Digital Sovereignty

Mathursaloni
IEEE Student Branch DIT University
2 min readDec 24, 2020

Digital sovereignty is a blanket term that refers to the ability to control over digital assets, such as data, content, or digital infrastructure, or over the use of those assets. While this concept has lasted for over decades, it has gained attention again for several reasons, including concerns over state surveillance, over online harms, and an inclination towards the economic benefits of cyberspace.

All across the world, different countries have different interpretations of digital sovereignty. This was highlighted in “The 2012 ITU World Conference on International Telecommunications (WCIT)”. A proposal from Russia, China, Saudi Arabia, Algeria, and Sudan called for “equal rights” for all governments to manage internet naming, numbering, addressing, and identification of resources. This would have given Governments the right to exercise to monitor Internet activities but however, this proposal was suspended suggesting that the ITU should “continue to take the steps for it to play an active and practical role in the development of broadband and the multi-stakeholder model of the internet.”

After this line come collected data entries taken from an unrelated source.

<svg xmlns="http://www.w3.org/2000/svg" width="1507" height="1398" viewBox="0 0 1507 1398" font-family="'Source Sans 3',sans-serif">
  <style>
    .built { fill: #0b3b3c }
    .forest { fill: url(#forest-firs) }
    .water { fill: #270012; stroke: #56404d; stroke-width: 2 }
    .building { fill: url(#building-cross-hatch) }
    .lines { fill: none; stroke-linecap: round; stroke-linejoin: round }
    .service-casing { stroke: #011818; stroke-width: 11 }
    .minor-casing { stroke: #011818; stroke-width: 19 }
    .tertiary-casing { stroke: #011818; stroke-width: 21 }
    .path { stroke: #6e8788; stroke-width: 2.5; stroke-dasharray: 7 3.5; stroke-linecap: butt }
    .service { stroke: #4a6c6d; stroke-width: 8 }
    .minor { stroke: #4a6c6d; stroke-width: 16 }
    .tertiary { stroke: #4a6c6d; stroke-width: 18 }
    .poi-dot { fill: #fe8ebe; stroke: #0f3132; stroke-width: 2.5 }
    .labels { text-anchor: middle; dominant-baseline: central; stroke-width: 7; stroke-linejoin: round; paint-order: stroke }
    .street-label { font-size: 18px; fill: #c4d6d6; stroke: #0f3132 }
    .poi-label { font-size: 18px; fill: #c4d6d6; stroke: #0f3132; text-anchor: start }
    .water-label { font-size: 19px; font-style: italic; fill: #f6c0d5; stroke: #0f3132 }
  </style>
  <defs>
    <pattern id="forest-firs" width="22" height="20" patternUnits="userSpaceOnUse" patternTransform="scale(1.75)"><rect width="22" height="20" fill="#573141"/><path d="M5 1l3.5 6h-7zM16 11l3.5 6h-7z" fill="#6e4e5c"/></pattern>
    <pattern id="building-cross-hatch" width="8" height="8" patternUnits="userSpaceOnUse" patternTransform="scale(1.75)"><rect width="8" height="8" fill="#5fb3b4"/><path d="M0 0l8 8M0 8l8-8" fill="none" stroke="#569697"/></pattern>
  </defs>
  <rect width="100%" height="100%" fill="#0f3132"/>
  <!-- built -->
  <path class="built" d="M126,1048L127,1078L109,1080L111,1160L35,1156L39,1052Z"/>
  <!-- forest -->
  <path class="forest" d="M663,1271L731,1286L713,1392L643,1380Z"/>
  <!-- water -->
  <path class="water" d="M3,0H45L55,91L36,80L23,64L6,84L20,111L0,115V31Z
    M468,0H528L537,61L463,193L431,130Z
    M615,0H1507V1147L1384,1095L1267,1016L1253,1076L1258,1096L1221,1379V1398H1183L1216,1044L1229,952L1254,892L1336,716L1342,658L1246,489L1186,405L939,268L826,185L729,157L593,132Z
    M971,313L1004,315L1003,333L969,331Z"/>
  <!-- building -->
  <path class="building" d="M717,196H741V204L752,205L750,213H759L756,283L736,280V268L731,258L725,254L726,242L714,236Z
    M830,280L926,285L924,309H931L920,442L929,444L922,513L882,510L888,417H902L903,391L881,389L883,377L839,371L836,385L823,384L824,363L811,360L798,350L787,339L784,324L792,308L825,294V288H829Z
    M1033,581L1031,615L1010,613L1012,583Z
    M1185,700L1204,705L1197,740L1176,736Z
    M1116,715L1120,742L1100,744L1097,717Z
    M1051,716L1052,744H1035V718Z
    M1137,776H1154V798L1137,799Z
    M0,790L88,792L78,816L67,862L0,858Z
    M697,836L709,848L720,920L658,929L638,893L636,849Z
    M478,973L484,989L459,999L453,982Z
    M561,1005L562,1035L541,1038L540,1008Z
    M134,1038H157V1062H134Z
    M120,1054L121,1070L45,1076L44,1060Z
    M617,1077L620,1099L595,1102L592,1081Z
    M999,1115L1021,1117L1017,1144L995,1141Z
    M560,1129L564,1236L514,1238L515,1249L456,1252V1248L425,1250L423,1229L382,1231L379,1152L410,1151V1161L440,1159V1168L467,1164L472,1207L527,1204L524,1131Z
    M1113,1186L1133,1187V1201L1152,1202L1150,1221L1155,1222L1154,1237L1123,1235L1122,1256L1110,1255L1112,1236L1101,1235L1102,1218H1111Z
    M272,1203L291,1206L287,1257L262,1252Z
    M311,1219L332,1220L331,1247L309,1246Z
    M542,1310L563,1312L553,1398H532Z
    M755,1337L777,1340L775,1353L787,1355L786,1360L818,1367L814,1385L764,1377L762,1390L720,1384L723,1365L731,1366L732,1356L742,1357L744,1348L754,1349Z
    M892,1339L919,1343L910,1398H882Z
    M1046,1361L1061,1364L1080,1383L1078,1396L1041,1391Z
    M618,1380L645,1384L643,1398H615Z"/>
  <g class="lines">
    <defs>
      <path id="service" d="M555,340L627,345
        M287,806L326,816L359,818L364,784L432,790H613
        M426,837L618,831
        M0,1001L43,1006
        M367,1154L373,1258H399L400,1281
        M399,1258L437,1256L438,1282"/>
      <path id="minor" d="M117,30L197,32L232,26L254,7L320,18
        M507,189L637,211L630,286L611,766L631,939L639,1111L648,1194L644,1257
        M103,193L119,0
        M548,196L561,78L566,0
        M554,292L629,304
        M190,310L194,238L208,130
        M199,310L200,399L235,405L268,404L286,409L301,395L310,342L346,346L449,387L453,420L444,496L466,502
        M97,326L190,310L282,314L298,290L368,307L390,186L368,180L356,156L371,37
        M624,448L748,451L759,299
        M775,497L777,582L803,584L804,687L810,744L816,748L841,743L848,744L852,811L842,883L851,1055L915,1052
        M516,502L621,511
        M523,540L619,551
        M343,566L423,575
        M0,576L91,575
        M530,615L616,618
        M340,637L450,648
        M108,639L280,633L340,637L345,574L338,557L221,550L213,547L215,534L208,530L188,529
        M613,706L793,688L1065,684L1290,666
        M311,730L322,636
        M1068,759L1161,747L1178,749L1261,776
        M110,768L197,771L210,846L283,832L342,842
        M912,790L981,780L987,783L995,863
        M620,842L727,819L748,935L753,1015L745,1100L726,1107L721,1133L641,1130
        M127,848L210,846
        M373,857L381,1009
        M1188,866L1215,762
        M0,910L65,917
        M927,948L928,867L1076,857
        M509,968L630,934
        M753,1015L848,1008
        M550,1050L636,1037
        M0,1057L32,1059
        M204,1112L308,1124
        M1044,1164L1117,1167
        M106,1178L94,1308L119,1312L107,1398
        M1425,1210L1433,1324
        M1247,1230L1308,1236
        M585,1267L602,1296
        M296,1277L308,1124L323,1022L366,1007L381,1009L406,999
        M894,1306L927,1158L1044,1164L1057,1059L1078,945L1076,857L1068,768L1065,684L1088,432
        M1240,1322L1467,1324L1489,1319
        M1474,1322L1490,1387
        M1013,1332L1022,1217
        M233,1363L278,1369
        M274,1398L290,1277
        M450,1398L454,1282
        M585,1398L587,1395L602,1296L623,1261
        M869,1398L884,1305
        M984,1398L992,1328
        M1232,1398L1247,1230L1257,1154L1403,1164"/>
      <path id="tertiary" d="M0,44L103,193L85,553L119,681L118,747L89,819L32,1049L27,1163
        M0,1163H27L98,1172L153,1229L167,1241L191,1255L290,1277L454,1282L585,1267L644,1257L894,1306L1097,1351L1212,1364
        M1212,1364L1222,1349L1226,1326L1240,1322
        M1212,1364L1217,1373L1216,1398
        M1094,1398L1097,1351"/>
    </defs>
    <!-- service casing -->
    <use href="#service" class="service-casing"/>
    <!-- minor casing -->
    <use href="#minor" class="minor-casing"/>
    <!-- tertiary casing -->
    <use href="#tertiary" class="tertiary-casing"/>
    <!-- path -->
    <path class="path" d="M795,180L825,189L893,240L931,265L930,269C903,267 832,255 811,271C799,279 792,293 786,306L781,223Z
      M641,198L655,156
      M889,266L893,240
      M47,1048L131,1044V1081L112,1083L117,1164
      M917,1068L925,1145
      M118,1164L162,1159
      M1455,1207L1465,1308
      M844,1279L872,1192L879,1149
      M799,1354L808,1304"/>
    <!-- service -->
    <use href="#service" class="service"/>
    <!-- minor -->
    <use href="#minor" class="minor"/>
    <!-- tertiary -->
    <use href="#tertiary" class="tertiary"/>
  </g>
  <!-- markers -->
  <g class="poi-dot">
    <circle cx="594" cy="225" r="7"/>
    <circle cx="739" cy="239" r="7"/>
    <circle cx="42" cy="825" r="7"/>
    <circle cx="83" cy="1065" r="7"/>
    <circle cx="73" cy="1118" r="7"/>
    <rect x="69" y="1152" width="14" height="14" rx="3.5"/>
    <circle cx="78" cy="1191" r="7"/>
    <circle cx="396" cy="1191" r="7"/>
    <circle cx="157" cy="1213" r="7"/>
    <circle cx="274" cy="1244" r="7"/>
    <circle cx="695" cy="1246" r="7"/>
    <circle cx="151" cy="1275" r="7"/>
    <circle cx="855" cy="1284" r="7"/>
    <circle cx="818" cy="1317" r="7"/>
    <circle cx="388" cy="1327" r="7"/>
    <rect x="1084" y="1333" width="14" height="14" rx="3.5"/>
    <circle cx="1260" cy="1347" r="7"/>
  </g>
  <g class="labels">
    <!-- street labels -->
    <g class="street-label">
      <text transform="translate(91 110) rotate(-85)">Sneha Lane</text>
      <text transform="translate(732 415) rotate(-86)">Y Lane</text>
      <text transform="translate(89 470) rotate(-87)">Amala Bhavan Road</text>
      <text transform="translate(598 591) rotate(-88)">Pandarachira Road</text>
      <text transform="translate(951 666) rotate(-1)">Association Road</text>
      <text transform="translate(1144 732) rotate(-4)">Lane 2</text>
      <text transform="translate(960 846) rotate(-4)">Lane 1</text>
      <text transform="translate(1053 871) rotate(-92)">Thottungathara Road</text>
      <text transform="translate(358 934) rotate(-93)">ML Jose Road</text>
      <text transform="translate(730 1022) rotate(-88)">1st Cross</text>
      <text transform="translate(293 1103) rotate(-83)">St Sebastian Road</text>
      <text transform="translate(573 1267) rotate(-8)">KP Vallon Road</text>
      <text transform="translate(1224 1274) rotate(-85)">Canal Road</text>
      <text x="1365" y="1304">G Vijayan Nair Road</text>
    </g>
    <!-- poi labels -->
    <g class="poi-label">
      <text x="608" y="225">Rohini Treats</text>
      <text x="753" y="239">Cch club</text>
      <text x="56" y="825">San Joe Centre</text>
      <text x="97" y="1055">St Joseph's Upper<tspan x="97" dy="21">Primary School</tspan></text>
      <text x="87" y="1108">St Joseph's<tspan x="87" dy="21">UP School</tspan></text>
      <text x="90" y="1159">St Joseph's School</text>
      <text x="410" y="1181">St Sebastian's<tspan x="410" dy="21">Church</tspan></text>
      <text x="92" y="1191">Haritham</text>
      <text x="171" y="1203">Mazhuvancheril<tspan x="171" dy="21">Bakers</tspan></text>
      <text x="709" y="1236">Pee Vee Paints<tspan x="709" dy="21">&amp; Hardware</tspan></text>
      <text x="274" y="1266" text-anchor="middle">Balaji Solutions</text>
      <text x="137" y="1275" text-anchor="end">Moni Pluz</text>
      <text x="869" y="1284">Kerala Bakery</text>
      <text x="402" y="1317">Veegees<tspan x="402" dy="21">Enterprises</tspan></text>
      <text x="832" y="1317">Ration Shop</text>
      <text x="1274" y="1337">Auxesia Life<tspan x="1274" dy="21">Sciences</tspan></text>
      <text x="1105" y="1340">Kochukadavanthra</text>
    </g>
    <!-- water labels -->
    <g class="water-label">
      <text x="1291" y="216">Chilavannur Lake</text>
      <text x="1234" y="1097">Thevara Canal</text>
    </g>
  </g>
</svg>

One of the primary reason major reason of Government’s interest in Internet Surveillance is the emergence of new technologies like cloud computing, machine learning, artificial intelligence, block chain and others. This is not just because of the government’s interest in economic growth, but also to seal the debates on bench marking and future governance. Other reasons include a desire to uplift domestic tech sector.

Conservative authorities might also wish to extend their control over the internet to manage access to information to suppress.

The repercussion of varieties of these approaches to tackle issues like data security, online harms, etc. resulted in growing regulatory and technical fragmentation of the global internet.